(2025年03月31日更新)
算数の授業に参加する子どもたち
皆さん、こんにちは。グアテマラ駐在の皆木です。今回のブログでは、マヤ文明の痕跡が残るグアテマラ・キチェ族の地から、サッカー文化や「先住民族の小学校教育」プロジェクトの取り組みについてご紹介します。
ワールドカップに向けて盛り上がるグアテマラ
グアテマラは、他の中米の国々同様にサッカー人気が高く、サッカーグアテマラ代表を応援する人々の熱気に満ちています。来年2026年に、カナダ・アメリカ・メキシコでワールドカップが開催される予定で、メキシコ開催分の試合チケットがすでに売り切れたという話題が当地でも大きな盛り上がりを見せています。
マヤ文明から続く“球戯”の伝統
マヤのサッカー競技:グアテマラのメディア(Emisoras Unidas)の記事より
実はグアテマラには、マヤ文明の時代から足や腰でボールを操り、地面に落とさずに相手陣地に入れる球戯があったといわれています。私が活動するキチェ現地事務所周辺には、16世紀頃まで続いたキチェ王国の遺跡があり、球戯場の跡とされる場所が今でも残っています。かつての先住民族が培ったこの球戯の文化が、現在のサッカー人気にも通じる熱い思いを生んでいるのかもしれません。

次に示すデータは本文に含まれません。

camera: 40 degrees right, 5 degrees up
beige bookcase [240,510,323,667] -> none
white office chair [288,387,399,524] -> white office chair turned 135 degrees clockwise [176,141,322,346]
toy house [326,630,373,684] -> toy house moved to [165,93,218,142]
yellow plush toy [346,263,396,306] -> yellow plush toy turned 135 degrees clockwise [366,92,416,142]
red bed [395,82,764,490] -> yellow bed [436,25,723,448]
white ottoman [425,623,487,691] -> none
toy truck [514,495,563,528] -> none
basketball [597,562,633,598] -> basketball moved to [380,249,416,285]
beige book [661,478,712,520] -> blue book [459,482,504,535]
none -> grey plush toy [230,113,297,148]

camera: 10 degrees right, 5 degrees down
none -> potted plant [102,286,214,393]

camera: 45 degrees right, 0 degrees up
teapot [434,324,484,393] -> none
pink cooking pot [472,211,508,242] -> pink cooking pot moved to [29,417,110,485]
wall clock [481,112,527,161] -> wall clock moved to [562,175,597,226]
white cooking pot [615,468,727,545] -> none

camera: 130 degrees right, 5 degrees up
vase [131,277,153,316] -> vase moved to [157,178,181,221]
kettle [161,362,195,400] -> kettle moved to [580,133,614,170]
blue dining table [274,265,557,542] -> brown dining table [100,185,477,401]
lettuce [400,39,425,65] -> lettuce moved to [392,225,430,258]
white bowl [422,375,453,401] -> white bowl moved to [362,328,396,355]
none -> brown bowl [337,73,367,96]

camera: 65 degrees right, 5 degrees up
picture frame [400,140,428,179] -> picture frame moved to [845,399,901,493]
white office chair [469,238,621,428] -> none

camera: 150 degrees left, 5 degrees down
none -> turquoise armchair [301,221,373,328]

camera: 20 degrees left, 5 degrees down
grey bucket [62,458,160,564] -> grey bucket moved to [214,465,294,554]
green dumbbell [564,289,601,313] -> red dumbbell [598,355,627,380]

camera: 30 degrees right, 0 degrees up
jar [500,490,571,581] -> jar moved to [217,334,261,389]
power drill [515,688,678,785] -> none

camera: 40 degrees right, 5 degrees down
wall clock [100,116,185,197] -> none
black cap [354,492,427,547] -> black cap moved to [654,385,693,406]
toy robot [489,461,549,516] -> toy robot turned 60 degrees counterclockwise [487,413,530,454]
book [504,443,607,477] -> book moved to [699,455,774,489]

今プロジェクトの対象となっている小学校では、子どもたちの休み時間の遊びはサッカーです。皮のボールは高価なため、プラスチックの簡易なボールで遊んでいて、そのなかの何人かは「将来、サッカー選手になりたい」と言っています。
キチェ族の就学率は2割にも満たない現状
一方で、この地域に住む先住民族・キチェ族の子どもたちの中学校就学率は2割にも満たない状況です。家族の生計を支えるために子どもたちが働かなければならなかったり、家庭内で十分に教育の大切さが共有されていなかったりすることが背景にあります。さらに、先生自身の教科理解度が低いため、子どもたちも理解が深まらず学びを継続できないことや、中学校がコミュニティから遠く、経済的負担(バス代など)も大きいため、中学校に通えないといった問題もあります。
「先住民族の小学校教育」プロジェクトの取り組み
そうしたなか、プランでは「先住民族の小学校教育」プロジェクトを通じ、子どもたちや保護者の方々へ「学ぶこと」「将来を考えること」の大切さを伝えるワークショップなどを行っています。
また、日本の皆さまからの「Gift of
Hope~ギフト・オブ・ホープ~」のご支援による奨学金の支給を通じ、一人でも多くの子どもたちが中学校に通えるよう後押ししています。こうした取り組みにより、できるだけ多くのキチェ族の子どもたちが中学校へ進めるようサポートし、将来の可能性を広げたいと願っています。

「中学校に行こう」と呼びかけるカレンダー
グアテマラ 先住民族の子どもたちの未来のために
2024年の3月に始まった当事業ですが、無事に1年目の活動を終えました。
この間、先生たちの算数理解度を上げるため、JICAの専門家の方々がグアテマラの教育省と協力して策定した算数指導力の向上に努めたり、一人でも多くの子どもたちが中学校に行くのを支援するため、コミュニティに中学校のコースを開設するのを支援したりしてきました。また、先住民族の人たちは民族語(キチェ語)を話すため、公用語であるスペイン語の読み書きが上達するのを支援するため、本を寄贈する活動も行いました。
読書の授業の様子
幸い外務省の日本NGO連携無償資金協力の支援が継続されることになり、今月半ばからは2年次の活動がスタートしています。これまでは教科書も届かず、子どもたちは満足とは言えない環境で学んでいました。この活動を通して、一人でも多くの子どもが将来の選択肢を広げられたらと思っています。
いつもプランの活動をご支援くださりありがというございます。引き続き、皆さまの応援をよろしくお願いいたします。
- ※このプロジェクトは、外務省(NGO連携無償資金協力)の支援、およびプラン・グローバルサポーターのご寄付のもと実施しています。日本人職員が現地に赴任し事業統括を行っています。